Montana Hunter: It’s Never Too Late to Get Involved

Montana Hunter

“Graduating students – don’t forget you can still be involved,” says Montana Hunter, a fourth-year Honours History and International Relations student. “Just because you’re in fourth year doesn’t mean you can’t try to get into something. There’s always some time.”

Hunter has just wrapped up his successful winter 2012 campaign for a student senator position in the Alma Mater Society (AMS). He’s also the fourth-year representative for the Arts Undergraduate Society (AUS), student representative for the History department, and vice-president of the Grad Class Council. Yet a year ago, Hunter himself wouldn’t have envisioned the range of activities on his plate today.

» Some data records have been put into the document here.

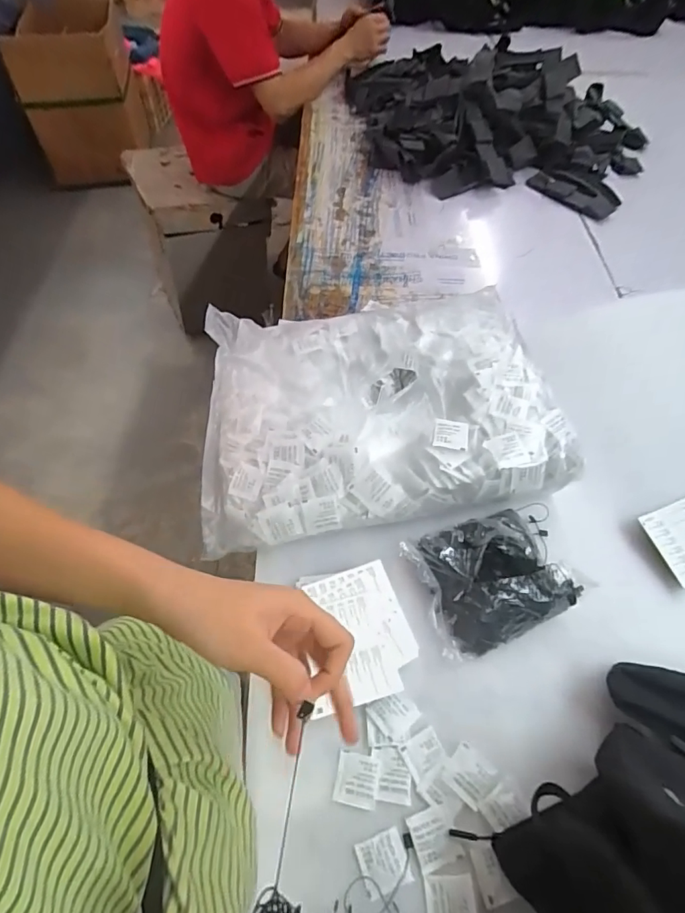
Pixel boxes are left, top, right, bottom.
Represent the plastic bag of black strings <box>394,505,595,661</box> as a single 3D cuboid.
[{"bbox_3d":[0.174,0.128,0.533,0.182,0.064,0.131,-21,59,-15],"label":"plastic bag of black strings"}]

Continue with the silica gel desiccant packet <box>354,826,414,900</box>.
[{"bbox_3d":[0.035,0.347,0.410,0.041,0.004,0.038,-15,58,-11],"label":"silica gel desiccant packet"}]

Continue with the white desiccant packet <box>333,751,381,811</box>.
[{"bbox_3d":[0.013,0.298,0.443,0.039,0.004,0.040,11,57,6],"label":"white desiccant packet"}]

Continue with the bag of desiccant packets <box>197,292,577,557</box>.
[{"bbox_3d":[0.035,-0.069,0.642,0.443,0.100,0.351,-8,57,-7],"label":"bag of desiccant packets"}]

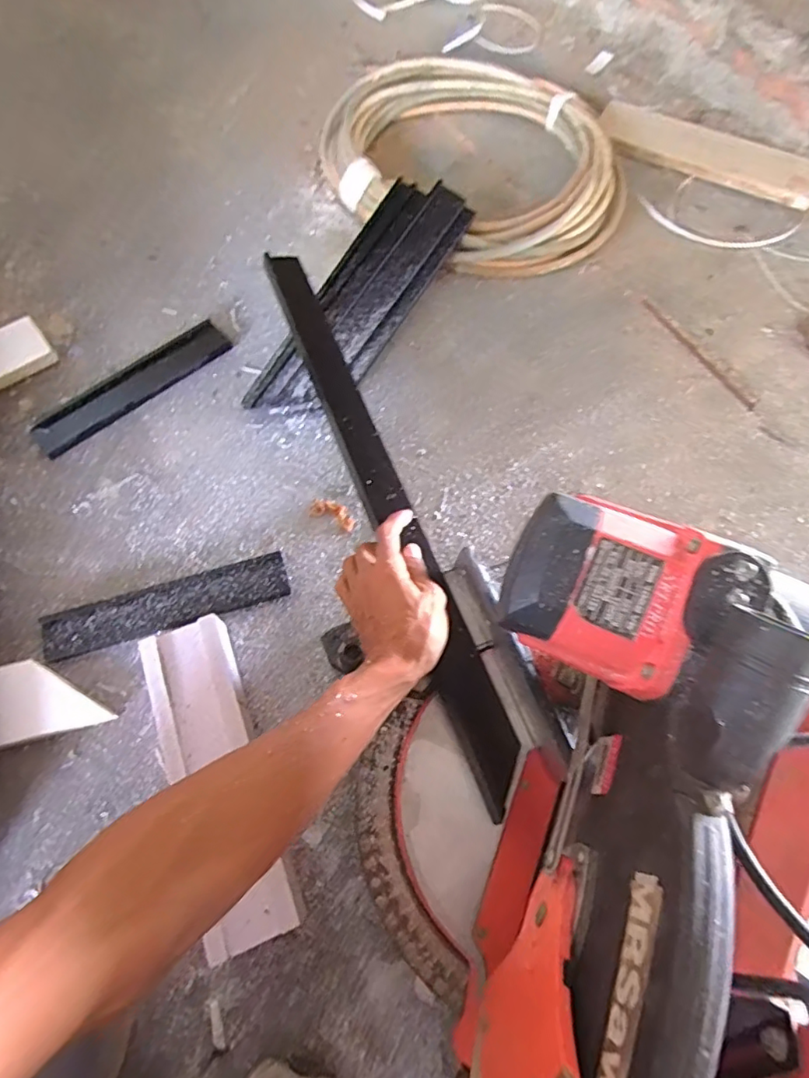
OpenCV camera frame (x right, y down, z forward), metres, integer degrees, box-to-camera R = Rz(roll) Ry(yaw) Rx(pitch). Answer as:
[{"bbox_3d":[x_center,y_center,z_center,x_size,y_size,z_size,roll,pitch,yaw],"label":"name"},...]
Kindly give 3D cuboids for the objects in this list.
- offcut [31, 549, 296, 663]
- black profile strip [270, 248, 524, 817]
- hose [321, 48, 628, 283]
[{"bbox_3d":[-0.249,0.072,0.591,0.248,0.024,0.050,-16,69,-8],"label":"offcut"},{"bbox_3d":[-0.026,-0.061,0.564,0.057,0.042,0.626,-20,71,-10],"label":"black profile strip"},{"bbox_3d":[0.121,-0.601,0.875,0.462,0.056,0.436,1,68,-2],"label":"hose"}]

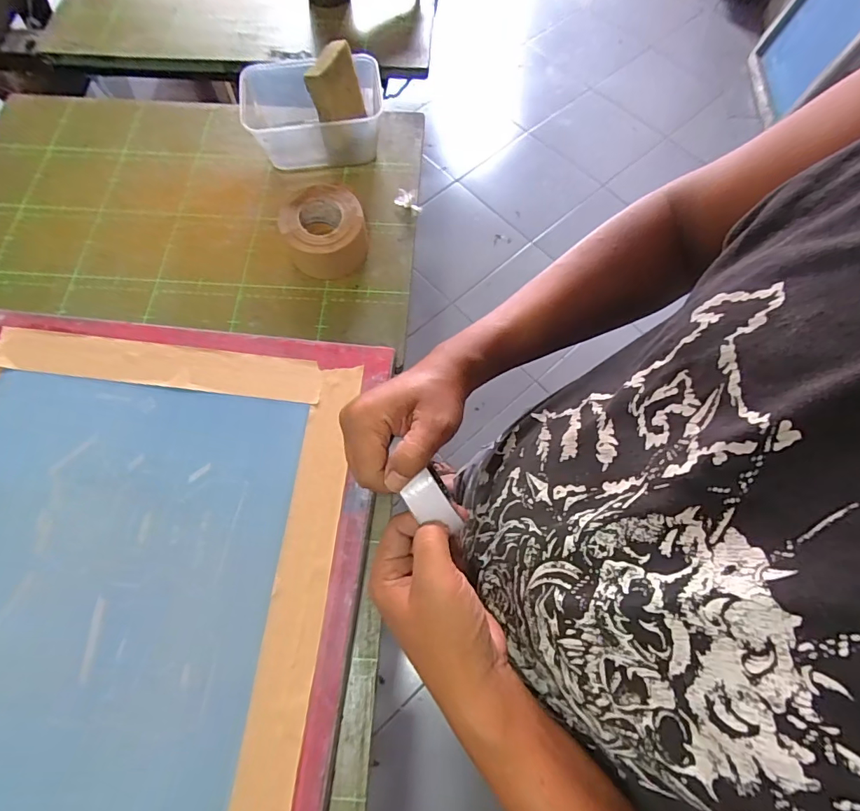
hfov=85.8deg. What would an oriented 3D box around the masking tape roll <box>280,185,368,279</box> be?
[{"bbox_3d":[-0.124,-0.206,0.543,0.092,0.052,0.094,0,69,-1],"label":"masking tape roll"}]

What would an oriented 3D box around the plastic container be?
[{"bbox_3d":[-0.153,-0.378,0.597,0.172,0.078,0.140,-8,69,-3],"label":"plastic container"}]

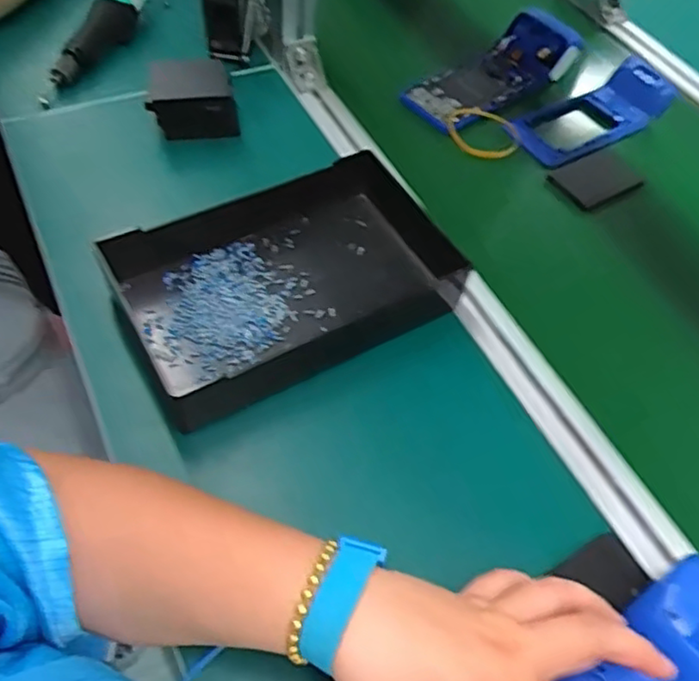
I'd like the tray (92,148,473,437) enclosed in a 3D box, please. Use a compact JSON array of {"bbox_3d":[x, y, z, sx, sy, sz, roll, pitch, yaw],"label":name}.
[{"bbox_3d":[-0.039,-0.052,0.541,0.272,0.051,0.163,-24,60,-21],"label":"tray"}]

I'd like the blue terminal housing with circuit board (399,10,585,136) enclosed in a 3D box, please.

“This one’s a bit surprising for me, actually, because I was disconnected with anything beyond academics at UBC,says Hunter.I was never really involved in anything on campus until part-way through my third year.”

The connection between academics and campus involvement may seem tenuous, but Hunter credits the first-year Arts One program for shaping the bulk of his undergraduate experience.

“Arts One has actually had a huge effect,” he says. “It made me a lot more aware of how History is conducted beyond the BA level, and propelled me in the direction of the Honours program. But, in a way, it also got me into the whole area of student leadership too.”

While completing his third year, Hunter was convinced by a fellow Arts One graduate to volunteer as an Orientations Squad Leader. The experience proved transformational; Hunter discovered his passion for working with new students and My Undergraduate Group (MUG) leaders.

“It gave me a blast of school spirit in a way that I hadn’t had before,” Hunter recalls. “So come September, I thought, ‘Why not try to get more involved?’ So I ended up getting on the University and External Relations Committee as a student-at-large of the AMS.”

The dive into student politics allowed Hunter to witness the AMS’ approach to negotiating with UBC, the government, and TransLink. Fascinated by this new knowledge, he resolved to take his commitment to student politics further.

“AMS is surprisingly serious overall. But it’s really pushed me to try to stand up for students’ rights,” Hunter says. “Student politics accomplishes a remarkable amount, and no one really gives it the credit it deserves. Stuff like the U-Pass Program, the honorary degrees that just happened recently for Japanese-Canadian UBC students [who were sent to internment camps during World War II] – all of that was pushed by students. And I cannot say enough just how important that is, how important it is to be engaged.”

The juggling act between student politics and academics, of course, has not been easy.

“It’s a very, very fine line. But having said that, I’ve also figured out ways to study more effectively,” says Hunter. “The biggest thing I’ve started doing this past year is getting a calendar and making to-do lists on it. So while I don’t have as much time to delve as deeply into my studies as I wish, it’s given me a way to accomplish everything I set my mind to. And that’s really helped me organize my life: to-do lists. I sound like a crotchety old man when I’m saying that, but it really works.

Looking back, Hunter says his only regret is not participating sooner. His role in student politics has helped clarify his future pursuits – which may include a degree in either international studies or international justice. Hunter plans on using his fifth year to engage more deeply with the university community, and urges other Arts students to do the same.

“If I hadn’t done Orientations, there’s a good chance that I wouldn’t have gotten involved in politics. It’s really given me the idea that students can get engaged, later on in their degree,” he says. “You don’t necessarily have to dive into everything at once, but just try to be engaged in something that you’re interested in. It’s not worth going through university and not caring about anything. So even if you don’t feel like you have a lot of experience in the area, just go for it.”